Celebrations in church are good as long as it is about Jesus. If it is not about Jesus then it loses its value. We can have the outward forms but not the inward joys. Our celebrations should remind us of what God has done for us in Jesus. Remember, God became a man, lived without sin, died for our sins, rose as our Savior, indwelt us with His Holy Spirit and gave us a new nature. Jesus has gone before us. He is the King of kings. He is the Lord of lords. He loves us. He knows us. He seeks us. He serves us. He has prepared a place for us in heaven. Now, that is worth a party!

We are also reminded from the closing verses of Esther that “this ain’t heaven.” Forgive my grammar, but it is true. The Jews were not celebrating in Esther 9-10 because they had a new king. No, Xerxes was still in charge. In 10:1 we see that Xerxes had even added a tax on the people. Yet, the Jews were still celebrating. Why? Because they have another King and they are part of a better kingdom! If this world and its trappings are more important to us, then we are going to have a hard time celebrating.

We come to the end of the book of Esther and we find a wonderfully, glorious picture … God’s wisdom and timing have come to fruition. Mordecai has gone from obscurity and exile to “second only to king Ahasuerus” (10:3). He had his world turned upside down when Esther was taken into the king’s harem. His worst nightmare came true when his mortal enemy, Haman, was promoted and had the king approve a death sentence for all of the Jews. He and the Jews came within hours of having their lives snuffed out by the wicked man, Haman.

What a glorious picture of the gospel!
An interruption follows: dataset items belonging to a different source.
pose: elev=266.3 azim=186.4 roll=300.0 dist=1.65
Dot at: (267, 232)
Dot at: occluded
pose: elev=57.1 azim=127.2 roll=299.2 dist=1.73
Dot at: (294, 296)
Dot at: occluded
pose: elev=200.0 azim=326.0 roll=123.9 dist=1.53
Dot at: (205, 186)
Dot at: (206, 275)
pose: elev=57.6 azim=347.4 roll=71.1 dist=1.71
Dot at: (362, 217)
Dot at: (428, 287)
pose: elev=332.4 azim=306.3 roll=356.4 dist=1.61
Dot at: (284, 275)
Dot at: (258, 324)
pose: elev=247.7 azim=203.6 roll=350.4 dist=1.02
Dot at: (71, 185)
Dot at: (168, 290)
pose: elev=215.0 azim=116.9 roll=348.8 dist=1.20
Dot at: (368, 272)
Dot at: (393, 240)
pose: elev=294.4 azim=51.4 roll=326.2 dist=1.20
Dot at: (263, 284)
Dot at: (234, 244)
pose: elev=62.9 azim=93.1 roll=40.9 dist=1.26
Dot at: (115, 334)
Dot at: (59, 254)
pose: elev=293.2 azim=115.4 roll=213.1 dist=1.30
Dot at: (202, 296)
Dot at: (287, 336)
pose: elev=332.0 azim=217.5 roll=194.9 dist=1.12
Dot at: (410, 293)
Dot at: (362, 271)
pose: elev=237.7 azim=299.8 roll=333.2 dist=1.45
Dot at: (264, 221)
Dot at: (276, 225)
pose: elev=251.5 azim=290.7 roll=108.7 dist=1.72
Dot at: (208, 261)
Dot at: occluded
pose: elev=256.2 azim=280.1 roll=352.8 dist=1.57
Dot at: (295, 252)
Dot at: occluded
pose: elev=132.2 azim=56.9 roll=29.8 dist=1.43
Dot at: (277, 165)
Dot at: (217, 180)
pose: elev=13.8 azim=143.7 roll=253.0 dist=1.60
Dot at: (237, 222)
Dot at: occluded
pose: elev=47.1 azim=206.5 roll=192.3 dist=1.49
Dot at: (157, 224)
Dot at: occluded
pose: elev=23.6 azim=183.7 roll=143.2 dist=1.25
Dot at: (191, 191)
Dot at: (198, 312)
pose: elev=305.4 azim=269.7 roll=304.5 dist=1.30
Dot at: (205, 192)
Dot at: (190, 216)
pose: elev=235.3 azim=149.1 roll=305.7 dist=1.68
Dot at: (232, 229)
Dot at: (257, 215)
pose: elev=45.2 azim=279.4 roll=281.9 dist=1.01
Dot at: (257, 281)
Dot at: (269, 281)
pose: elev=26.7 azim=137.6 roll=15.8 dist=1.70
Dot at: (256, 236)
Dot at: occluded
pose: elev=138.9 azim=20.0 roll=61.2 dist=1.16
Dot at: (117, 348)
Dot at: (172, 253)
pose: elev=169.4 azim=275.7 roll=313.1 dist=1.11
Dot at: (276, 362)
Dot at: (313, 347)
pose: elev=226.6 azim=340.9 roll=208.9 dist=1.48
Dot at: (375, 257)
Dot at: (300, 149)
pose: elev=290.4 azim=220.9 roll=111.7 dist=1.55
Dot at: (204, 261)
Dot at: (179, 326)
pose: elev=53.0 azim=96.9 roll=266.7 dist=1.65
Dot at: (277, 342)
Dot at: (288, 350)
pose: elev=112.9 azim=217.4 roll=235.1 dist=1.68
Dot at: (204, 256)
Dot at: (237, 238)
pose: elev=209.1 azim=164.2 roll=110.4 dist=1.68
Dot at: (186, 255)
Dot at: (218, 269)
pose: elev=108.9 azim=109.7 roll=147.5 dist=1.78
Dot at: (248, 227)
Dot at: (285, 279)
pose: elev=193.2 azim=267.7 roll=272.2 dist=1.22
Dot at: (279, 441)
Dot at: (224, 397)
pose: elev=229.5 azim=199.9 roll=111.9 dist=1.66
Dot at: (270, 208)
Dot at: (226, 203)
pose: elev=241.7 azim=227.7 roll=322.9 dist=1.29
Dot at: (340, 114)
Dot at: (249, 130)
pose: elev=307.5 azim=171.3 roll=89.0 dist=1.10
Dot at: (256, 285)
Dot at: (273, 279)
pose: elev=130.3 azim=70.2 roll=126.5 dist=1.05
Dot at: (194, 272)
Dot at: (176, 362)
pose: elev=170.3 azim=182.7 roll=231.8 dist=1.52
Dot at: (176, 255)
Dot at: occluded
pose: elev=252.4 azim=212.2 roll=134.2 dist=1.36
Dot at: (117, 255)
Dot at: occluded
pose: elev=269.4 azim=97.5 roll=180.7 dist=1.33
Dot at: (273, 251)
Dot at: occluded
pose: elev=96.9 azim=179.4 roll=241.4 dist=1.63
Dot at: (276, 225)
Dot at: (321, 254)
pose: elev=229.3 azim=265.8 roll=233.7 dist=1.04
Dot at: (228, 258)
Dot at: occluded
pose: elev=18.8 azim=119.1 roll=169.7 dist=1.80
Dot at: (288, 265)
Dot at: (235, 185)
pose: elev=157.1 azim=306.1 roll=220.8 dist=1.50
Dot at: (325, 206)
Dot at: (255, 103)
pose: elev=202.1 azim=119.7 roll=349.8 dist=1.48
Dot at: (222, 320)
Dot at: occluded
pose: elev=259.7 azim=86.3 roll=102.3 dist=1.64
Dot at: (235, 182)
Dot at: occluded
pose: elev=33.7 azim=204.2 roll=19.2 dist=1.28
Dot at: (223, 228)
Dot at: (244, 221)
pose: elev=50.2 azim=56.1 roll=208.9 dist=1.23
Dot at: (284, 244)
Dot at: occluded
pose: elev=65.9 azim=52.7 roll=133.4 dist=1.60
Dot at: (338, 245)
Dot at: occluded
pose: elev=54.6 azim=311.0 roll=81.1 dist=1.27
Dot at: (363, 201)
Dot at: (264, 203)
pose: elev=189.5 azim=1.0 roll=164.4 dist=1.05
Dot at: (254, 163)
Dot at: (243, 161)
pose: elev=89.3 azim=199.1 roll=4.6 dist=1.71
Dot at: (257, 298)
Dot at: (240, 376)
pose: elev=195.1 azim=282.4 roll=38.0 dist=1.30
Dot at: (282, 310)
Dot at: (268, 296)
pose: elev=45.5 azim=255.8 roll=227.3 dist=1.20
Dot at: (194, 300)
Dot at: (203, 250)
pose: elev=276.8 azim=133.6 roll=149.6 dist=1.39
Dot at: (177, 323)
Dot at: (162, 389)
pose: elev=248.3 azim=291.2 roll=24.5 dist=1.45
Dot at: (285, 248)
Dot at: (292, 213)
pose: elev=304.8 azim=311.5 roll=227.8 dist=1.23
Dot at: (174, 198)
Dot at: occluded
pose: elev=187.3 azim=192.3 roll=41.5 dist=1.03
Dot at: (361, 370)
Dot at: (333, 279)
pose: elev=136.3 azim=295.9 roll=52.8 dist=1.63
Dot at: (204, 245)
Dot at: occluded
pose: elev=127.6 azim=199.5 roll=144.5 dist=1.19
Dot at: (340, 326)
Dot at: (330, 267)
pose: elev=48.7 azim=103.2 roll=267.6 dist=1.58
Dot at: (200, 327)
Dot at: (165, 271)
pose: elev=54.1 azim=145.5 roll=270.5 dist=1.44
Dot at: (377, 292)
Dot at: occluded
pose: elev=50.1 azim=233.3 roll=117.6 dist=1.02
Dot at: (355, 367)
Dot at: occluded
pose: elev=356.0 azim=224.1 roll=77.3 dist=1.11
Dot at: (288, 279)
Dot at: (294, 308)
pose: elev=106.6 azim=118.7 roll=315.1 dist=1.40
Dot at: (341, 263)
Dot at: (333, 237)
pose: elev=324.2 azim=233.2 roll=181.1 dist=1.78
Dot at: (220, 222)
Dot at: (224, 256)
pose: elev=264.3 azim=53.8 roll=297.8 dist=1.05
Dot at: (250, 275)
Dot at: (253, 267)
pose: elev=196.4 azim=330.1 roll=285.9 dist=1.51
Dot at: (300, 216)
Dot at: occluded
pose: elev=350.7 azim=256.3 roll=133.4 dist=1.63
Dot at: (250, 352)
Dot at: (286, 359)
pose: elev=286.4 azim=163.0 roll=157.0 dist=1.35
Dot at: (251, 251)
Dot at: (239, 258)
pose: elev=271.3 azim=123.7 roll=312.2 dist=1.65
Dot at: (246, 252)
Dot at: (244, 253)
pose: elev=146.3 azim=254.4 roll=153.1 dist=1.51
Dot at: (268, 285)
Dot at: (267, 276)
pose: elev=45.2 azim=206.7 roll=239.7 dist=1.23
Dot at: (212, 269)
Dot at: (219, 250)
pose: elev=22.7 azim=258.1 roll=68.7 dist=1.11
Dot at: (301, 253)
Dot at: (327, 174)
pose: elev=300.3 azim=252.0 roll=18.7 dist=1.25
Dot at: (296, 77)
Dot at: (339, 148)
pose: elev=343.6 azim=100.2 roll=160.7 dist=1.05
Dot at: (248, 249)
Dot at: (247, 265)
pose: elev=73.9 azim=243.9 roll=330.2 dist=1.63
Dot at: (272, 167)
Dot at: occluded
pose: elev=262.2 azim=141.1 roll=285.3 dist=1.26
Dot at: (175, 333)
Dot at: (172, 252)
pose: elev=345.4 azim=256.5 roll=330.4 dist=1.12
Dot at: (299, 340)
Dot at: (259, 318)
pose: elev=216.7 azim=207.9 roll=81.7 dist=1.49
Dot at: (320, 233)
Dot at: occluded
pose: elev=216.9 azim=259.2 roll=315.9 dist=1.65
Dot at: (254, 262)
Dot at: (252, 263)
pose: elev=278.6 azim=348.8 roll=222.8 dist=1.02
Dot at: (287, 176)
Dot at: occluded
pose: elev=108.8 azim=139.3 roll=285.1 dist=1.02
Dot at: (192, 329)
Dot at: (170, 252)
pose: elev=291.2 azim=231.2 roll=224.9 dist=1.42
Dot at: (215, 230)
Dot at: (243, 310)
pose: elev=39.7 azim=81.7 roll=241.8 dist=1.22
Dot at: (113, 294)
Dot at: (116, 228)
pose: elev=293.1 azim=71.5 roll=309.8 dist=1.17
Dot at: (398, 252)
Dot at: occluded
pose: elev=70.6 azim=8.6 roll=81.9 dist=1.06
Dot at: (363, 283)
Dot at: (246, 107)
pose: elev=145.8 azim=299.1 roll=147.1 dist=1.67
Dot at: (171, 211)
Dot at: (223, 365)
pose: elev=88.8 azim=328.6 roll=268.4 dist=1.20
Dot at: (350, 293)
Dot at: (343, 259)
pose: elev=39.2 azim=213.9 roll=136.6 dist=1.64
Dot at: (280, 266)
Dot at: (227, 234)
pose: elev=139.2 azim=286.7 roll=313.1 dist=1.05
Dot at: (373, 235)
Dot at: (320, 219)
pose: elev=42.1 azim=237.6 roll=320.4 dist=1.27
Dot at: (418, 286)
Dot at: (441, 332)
According to the Scriptures, we are all sinners who deserve eternal separation from God and eternal damnation for our sins. None of us is good. None of us is righteous on our own. None of us deserves grace, but God in His love has chosen to act on our behalf and sacrifice His Son, Jesus, to pay the ransom penalty for our sins. He who knew no sin became sin so that we might become the righteousness of God. And that is worthy of a party!